棉は収穫に人手が要り、たくさんの労働者にお金が回ったのです。ブラジルの輸出産業であり、この国の製糸工業の原料でもあったのです。その後、アメリカの輸出保護により国内製糸工場は価格の安いアメリカ産の綿花を使用するようになり、国内産は売れなくなって、棉栽培は減少していきました。2000年頃にはパラナ州からは殆ど消えていました。その後、マット・グロッソ州*で大規模な、植付けから収穫まで一貫した機械化農業が確立され、国内用原料を賄い、なお輸出するようになった。
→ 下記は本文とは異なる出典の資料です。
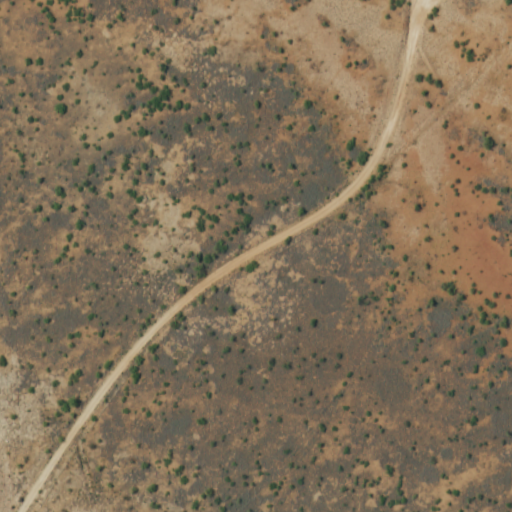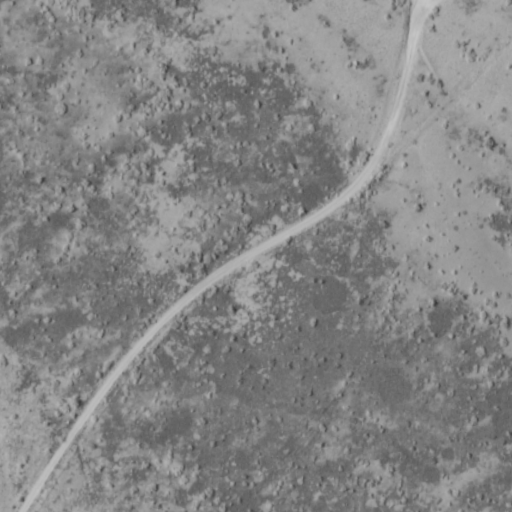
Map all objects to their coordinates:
road: (403, 81)
road: (174, 310)
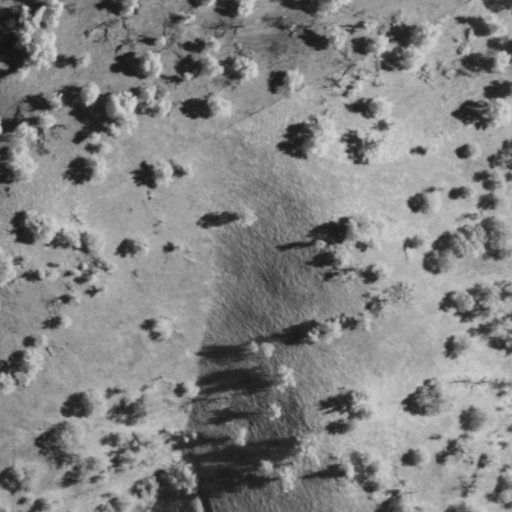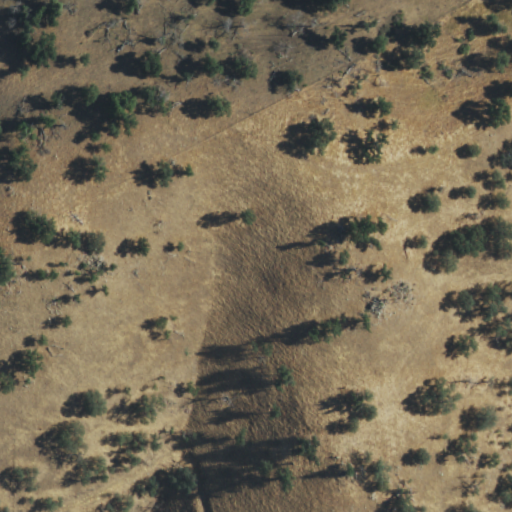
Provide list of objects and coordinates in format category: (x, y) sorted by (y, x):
road: (474, 2)
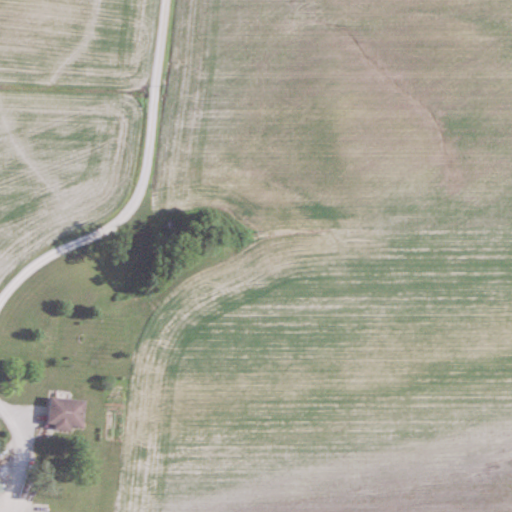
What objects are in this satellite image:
road: (101, 236)
building: (65, 413)
road: (24, 466)
building: (0, 487)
その影響を受けてパラナでも棉栽培を始める農業者が出てきたのです。
現在は以前と違って間引きすることもなく、品種も改良されて収量も多く、機械で収穫しますので私も植えてみることにした。輪作に夏蒔きトーモロコシを植えていましたけど、 一度も利益を上げたことがなく、棉を植えることにしたのです。その前に経験のある棉栽培者の農場を訪ね、見事に満開した棉に圧倒されてしまったのです。畑一面真っ白に咲き、そして機械で収穫するのです。650アローバ
穫れるとのことでした。それが私を棉栽培に挑戦させたのです。
70歳にしての挑戦でした。他人が出来ることは自分でも出来るとの思いがあったのです。
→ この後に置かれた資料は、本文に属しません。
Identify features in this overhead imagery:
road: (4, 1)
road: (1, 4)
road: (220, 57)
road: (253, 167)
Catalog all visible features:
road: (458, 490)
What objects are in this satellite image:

農業技師の話をよく聞き、まず肥えた土地、平坦な地形を選び、雑草のない土地に植えることにしました。そこは冬作に小麦を蒔き、一面小麦で覆われ草ひとつ生えなかったので大丈夫と棉を植えたのです。 除草剤を撒き万全を期したのですけど、思いがけないことに除草剤の効かない草アメンドインがぎっしり生えたのです。サー大変、夜も眠れぬほど動揺しました。人手による除草ですと棉まで切ってしまう恐れがあったのです。適した除草剤を求めてオランブラ組合まで行きました。それが高価な薬剤で利益を脅かすほどに使いました。成長を止め、その間に棉が伸びて被されば伸びなくなるとの予想でした。しかし今年は雨が多く、薬剤の効果も薄れ、草はどんどん伸びて行きました。棉もよく伸び成績は良いようですけど、また初めから草取りせねばならなくなっています。雨は毎日のように降るし、天のすることはどうすることも出来ません。ブラジルの北と南とで旱魃に悩んでいることを思えば有難いこととだと自分に言い聞かせております。自分の愚かさからとはいえ、胸を締め付けるようにもがき苦しみ、これもひとつの体験だと思っております。
このような悩みは私の妻や家族は一切知らず、私も生活に困ることではないので、自分の失敗に苦笑しております。人間よく自分の成功を大げさに語る人が普通ですが、その反対に自分の失敗を笑って語り得る人は人生を堂々と乗り切ることが出来るのです。
70歳にしての棉栽培はとんだ体験で、体が耐えたから良かったけど、病気でもしていたら本当の失敗でした。❀

*編者註 マット・グロッソ州:ブラジルの東部に位置し、ボリビアと国境を接する。面積は日本の約2.4倍。州都 クヤバ。